##### Exercise data #####

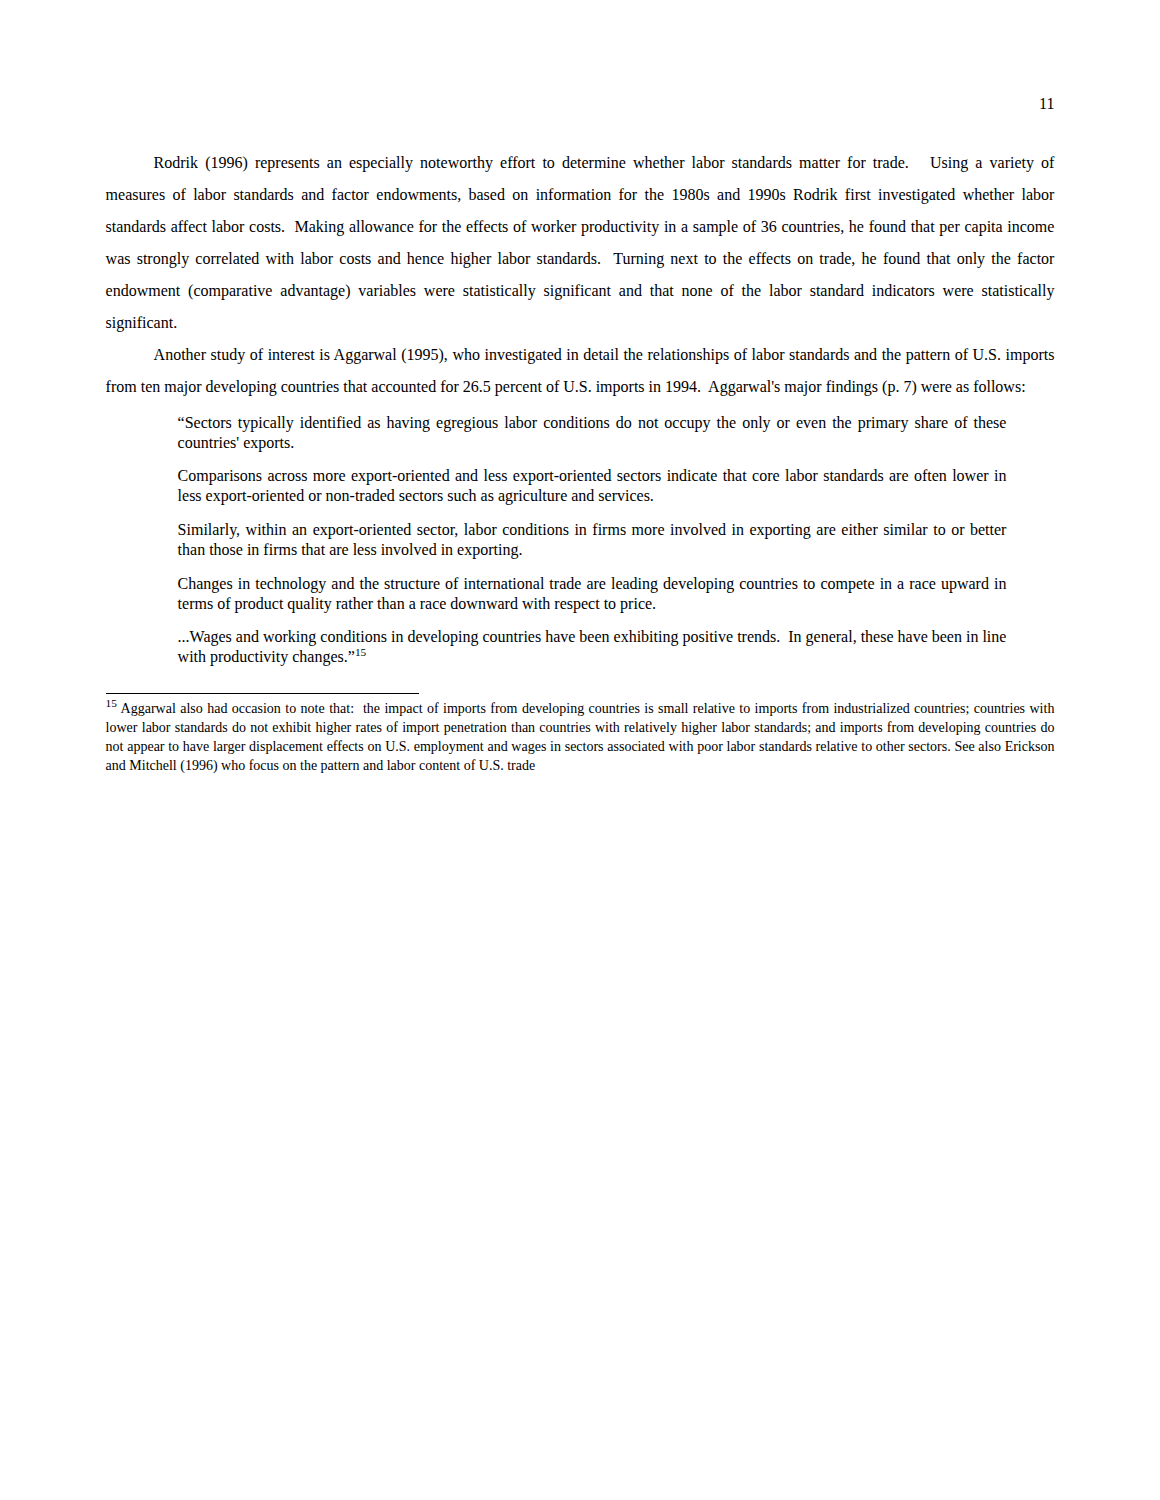11
Rodrik (1996) represents an especially noteworthy effort to determine whether labor standards matter for trade. Using a variety of measures of labor standards and factor endowments, based on information for the 1980s and 1990s Rodrik first investigated whether labor standards affect labor costs. Making allowance for the effects of worker productivity in a sample of 36 countries, he found that per capita income was strongly correlated with labor costs and hence higher labor standards. Turning next to the effects on trade, he found that only the factor endowment (comparative advantage) variables were statistically significant and that none of the labor standard indicators were statistically significant.
Another study of interest is Aggarwal (1995), who investigated in detail the relationships of labor standards and the pattern of U.S. imports from ten major developing countries that accounted for 26.5 percent of U.S. imports in 1994. Aggarwal's major findings (p. 7) were as follows:
“Sectors typically identified as having egregious labor conditions do not occupy the only or even the primary share of these countries' exports.
Comparisons across more export-oriented and less export-oriented sectors indicate that core labor standards are often lower in less export-oriented or non-traded sectors such as agriculture and services.
Similarly, within an export-oriented sector, labor conditions in firms more involved in exporting are either similar to or better than those in firms that are less involved in exporting.
Changes in technology and the structure of international trade are leading developing countries to compete in a race upward in terms of product quality rather than a race downward with respect to price.
...Wages and working conditions in developing countries have been exhibiting positive trends. In general, these have been in line with productivity changes.”15
15 Aggarwal also had occasion to note that: the impact of imports from developing countries is small relative to imports from industrialized countries; countries with lower labor standards do not exhibit higher rates of import penetration than countries with relatively higher labor standards; and imports from developing countries do not appear to have larger displacement effects on U.S. employment and wages in sectors associated with poor labor standards relative to other sectors. See also Erickson and Mitchell (1996) who focus on the pattern and labor content of U.S. trade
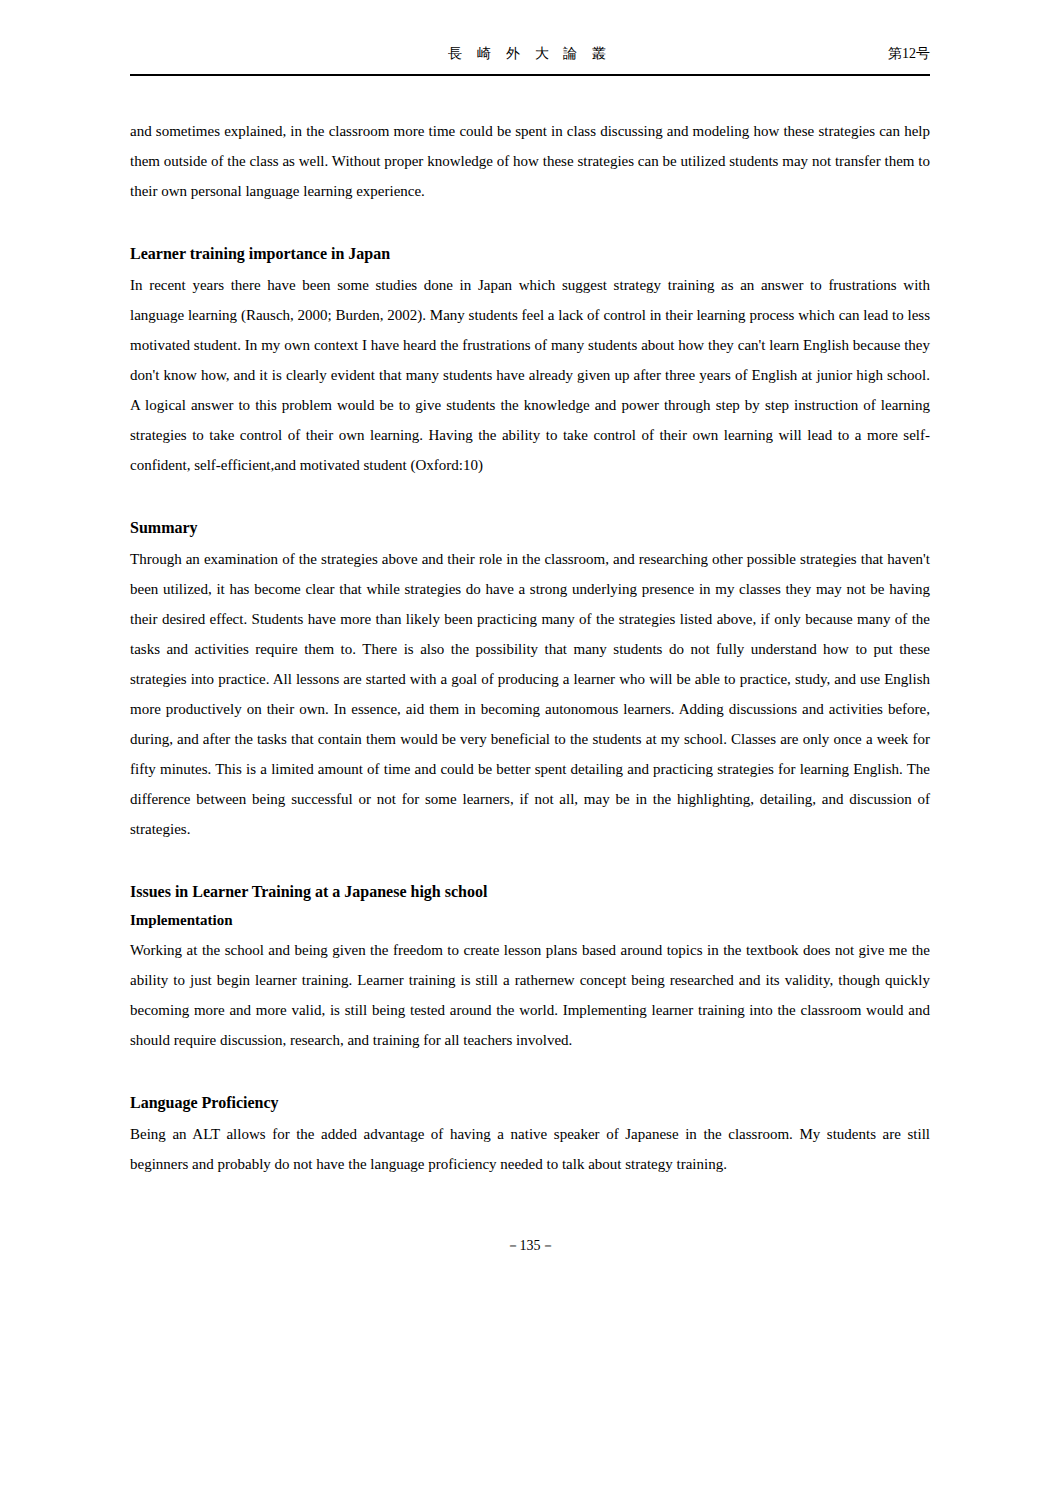長 崎 外 大 論 叢 第12号
and sometimes explained, in the classroom more time could be spent in class discussing and modeling how these strategies can help them outside of the class as well. Without proper knowledge of how these strategies can be utilized students may not transfer them to their own personal language learning experience.
Learner training importance in Japan
In recent years there have been some studies done in Japan which suggest strategy training as an answer to frustrations with language learning (Rausch, 2000; Burden, 2002). Many students feel a lack of control in their learning process which can lead to less motivated student. In my own context I have heard the frustrations of many students about how they can't learn English because they don't know how, and it is clearly evident that many students have already given up after three years of English at junior high school. A logical answer to this problem would be to give students the knowledge and power through step by step instruction of learning strategies to take control of their own learning. Having the ability to take control of their own learning will lead to a more self-confident, self-efficient,and motivated student (Oxford:10)
Summary
Through an examination of the strategies above and their role in the classroom, and researching other possible strategies that haven't been utilized, it has become clear that while strategies do have a strong underlying presence in my classes they may not be having their desired effect. Students have more than likely been practicing many of the strategies listed above, if only because many of the tasks and activities require them to. There is also the possibility that many students do not fully understand how to put these strategies into practice. All lessons are started with a goal of producing a learner who will be able to practice, study, and use English more productively on their own. In essence, aid them in becoming autonomous learners. Adding discussions and activities before, during, and after the tasks that contain them would be very beneficial to the students at my school. Classes are only once a week for fifty minutes. This is a limited amount of time and could be better spent detailing and practicing strategies for learning English. The difference between being successful or not for some learners, if not all, may be in the highlighting, detailing, and discussion of strategies.
Issues in Learner Training at a Japanese high school
Implementation
Working at the school and being given the freedom to create lesson plans based around topics in the textbook does not give me the ability to just begin learner training. Learner training is still a rathernew concept being researched and its validity, though quickly becoming more and more valid, is still being tested around the world. Implementing learner training into the classroom would and should require discussion, research, and training for all teachers involved.
Language Proficiency
Being an ALT allows for the added advantage of having a native speaker of Japanese in the classroom. My students are still beginners and probably do not have the language proficiency needed to talk about strategy training.
－135－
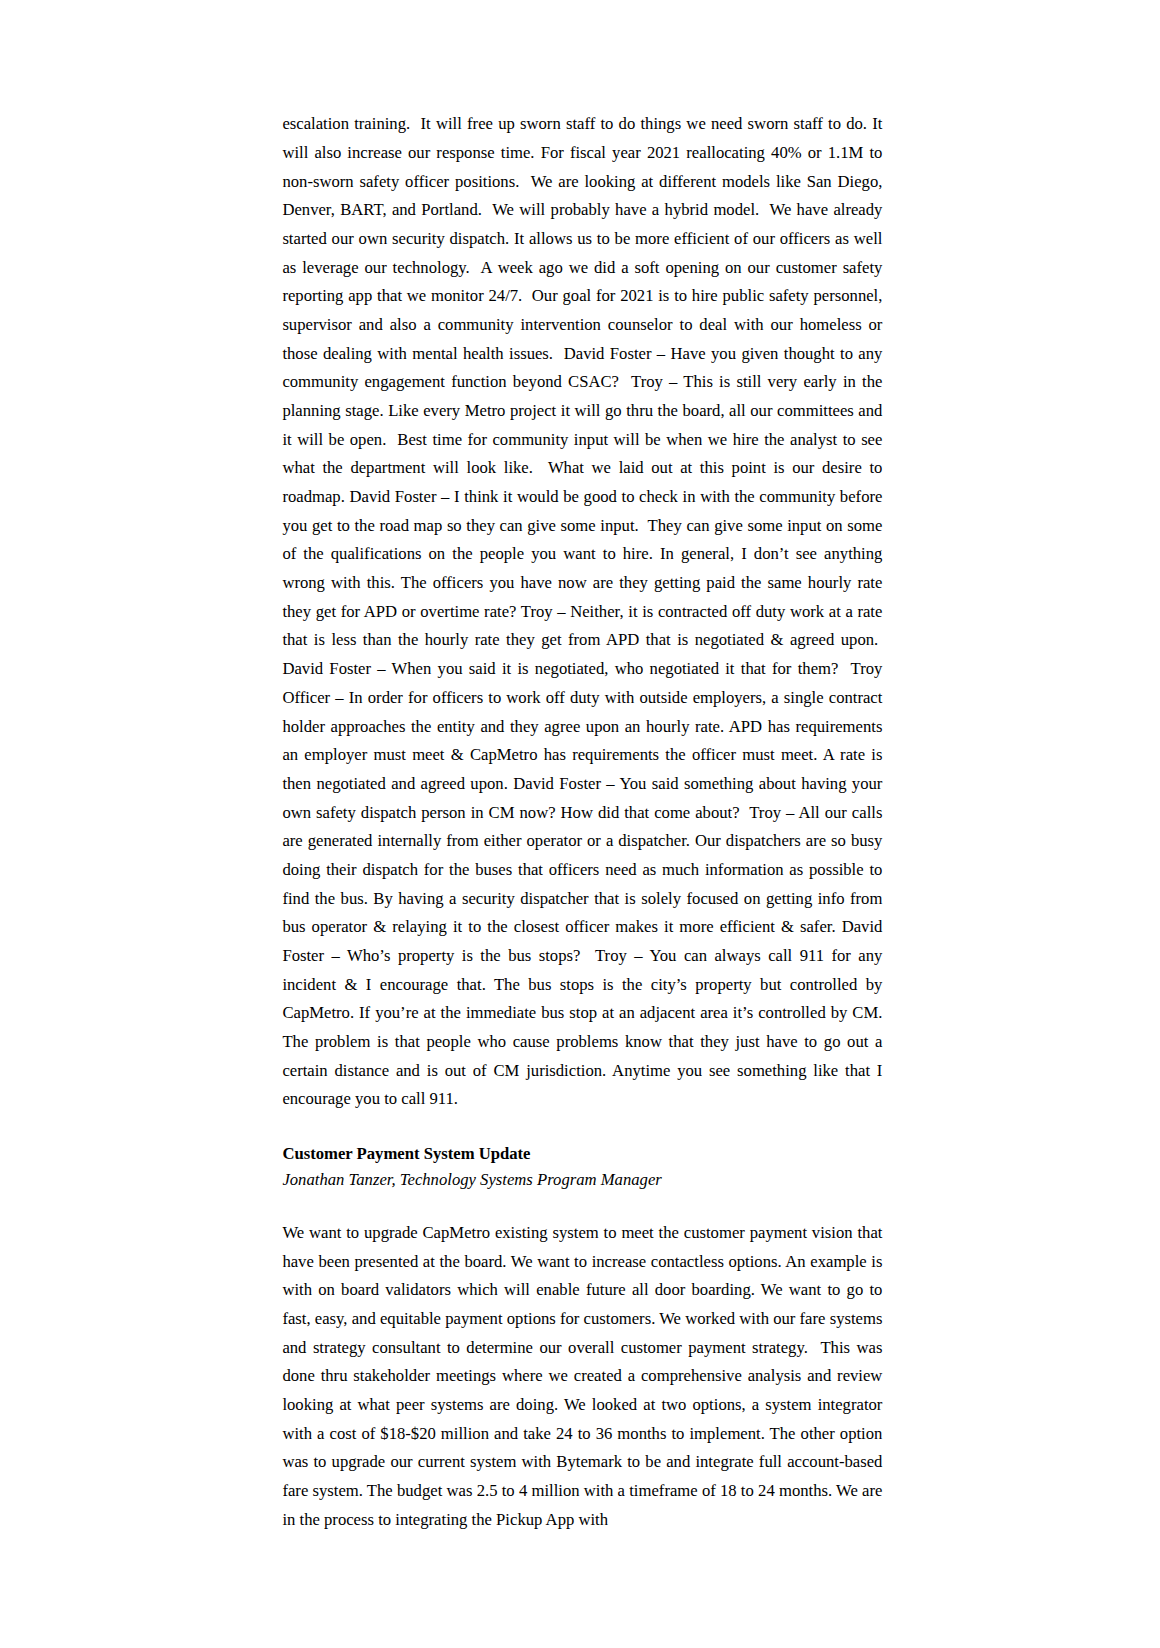escalation training. It will free up sworn staff to do things we need sworn staff to do. It will also increase our response time. For fiscal year 2021 reallocating 40% or 1.1M to non-sworn safety officer positions. We are looking at different models like San Diego, Denver, BART, and Portland. We will probably have a hybrid model. We have already started our own security dispatch. It allows us to be more efficient of our officers as well as leverage our technology. A week ago we did a soft opening on our customer safety reporting app that we monitor 24/7. Our goal for 2021 is to hire public safety personnel, supervisor and also a community intervention counselor to deal with our homeless or those dealing with mental health issues. David Foster – Have you given thought to any community engagement function beyond CSAC? Troy – This is still very early in the planning stage. Like every Metro project it will go thru the board, all our committees and it will be open. Best time for community input will be when we hire the analyst to see what the department will look like. What we laid out at this point is our desire to roadmap. David Foster – I think it would be good to check in with the community before you get to the road map so they can give some input. They can give some input on some of the qualifications on the people you want to hire. In general, I don’t see anything wrong with this. The officers you have now are they getting paid the same hourly rate they get for APD or overtime rate? Troy – Neither, it is contracted off duty work at a rate that is less than the hourly rate they get from APD that is negotiated & agreed upon. David Foster – When you said it is negotiated, who negotiated it that for them? Troy Officer – In order for officers to work off duty with outside employers, a single contract holder approaches the entity and they agree upon an hourly rate. APD has requirements an employer must meet & CapMetro has requirements the officer must meet. A rate is then negotiated and agreed upon. David Foster – You said something about having your own safety dispatch person in CM now? How did that come about? Troy – All our calls are generated internally from either operator or a dispatcher. Our dispatchers are so busy doing their dispatch for the buses that officers need as much information as possible to find the bus. By having a security dispatcher that is solely focused on getting info from bus operator & relaying it to the closest officer makes it more efficient & safer. David Foster – Who’s property is the bus stops? Troy – You can always call 911 for any incident & I encourage that. The bus stops is the city’s property but controlled by CapMetro. If you’re at the immediate bus stop at an adjacent area it’s controlled by CM. The problem is that people who cause problems know that they just have to go out a certain distance and is out of CM jurisdiction. Anytime you see something like that I encourage you to call 911.
Customer Payment System Update
Jonathan Tanzer, Technology Systems Program Manager
We want to upgrade CapMetro existing system to meet the customer payment vision that have been presented at the board. We want to increase contactless options. An example is with on board validators which will enable future all door boarding. We want to go to fast, easy, and equitable payment options for customers. We worked with our fare systems and strategy consultant to determine our overall customer payment strategy. This was done thru stakeholder meetings where we created a comprehensive analysis and review looking at what peer systems are doing. We looked at two options, a system integrator with a cost of $18-$20 million and take 24 to 36 months to implement. The other option was to upgrade our current system with Bytemark to be and integrate full account-based fare system. The budget was 2.5 to 4 million with a timeframe of 18 to 24 months. We are in the process to integrating the Pickup App with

#####

#### Work task:
The lines sought are those in the data above that include the string "conditions"; copy each one.

#### Answer section:
“Sectors typically identified as having egregious labor conditions do not occupy the only or even the primary share of these countries' exports.
Similarly, within an export-oriented sector, labor conditions in firms more involved in exporting are either similar to or better than those in firms that are less involved in exporting.
...Wages and working conditions in developing countries have been exhibiting positive trends. In general, these have been in line with productivity changes.”15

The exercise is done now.